How and why the feds killed a talk on Tor-hacking at Black Hat - floodcow
http://venturebeat.com/2014/08/06/how-why-feds-killed-a-talk-on-tor-hacking-at-black-hat-exclusive/

======
Karellen
"The feds put the hammer down — _most likely_ the National Security Agency.
[...] “So with this, the researchers suddenly can’t talk about it because of a
National Secrecy Order. [...] The source didn’t have first-hand knowledge of
this incident but based their assessment on knowledge of the NSA’s operation
and its background with Tor." (emphasis mine)

So, the author of the article doesn't actually _know_ "how"...

"The NSA _likely_ put the screws to CMU to back off, the former intelligence
official said, and there are two _probable_ reasons: either to protect its own
use of Tor or to ensure that knowledge of how to crack Tor remains within a
more limited circle. Tor and its variants are used by U.S. intelligence case
officers operating in the field to communicate securely wherever they may be"

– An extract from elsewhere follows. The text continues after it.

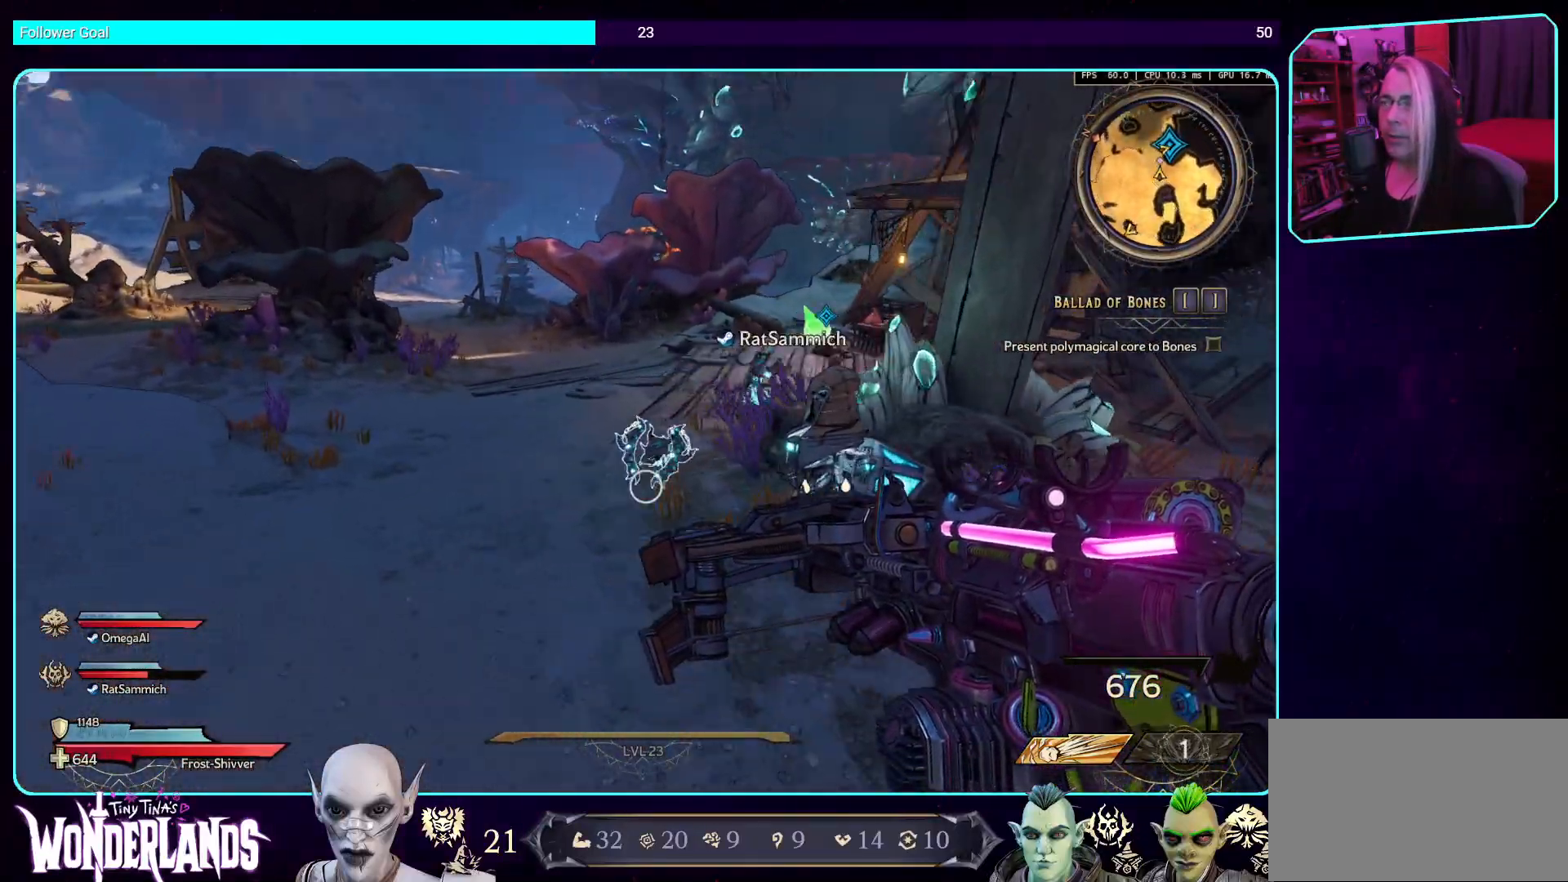
{"keys": ["a", "w"], "mouse": [], "events": [[285, "a", "down"]]}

...or _why_ , to any great degree of certainty at all.

Heck, almost anyone with some passing knowledge of the Snowden revelations
could have _guessed_ all of that. Yup, the talk was likely suppressed by the
NSA, with some kind of court order meaning the researchers can't talk about
it, either to protect a crack they're already using, or to stop others
cracking their own use of it.

Or, have I missed something, and is there an actual story there?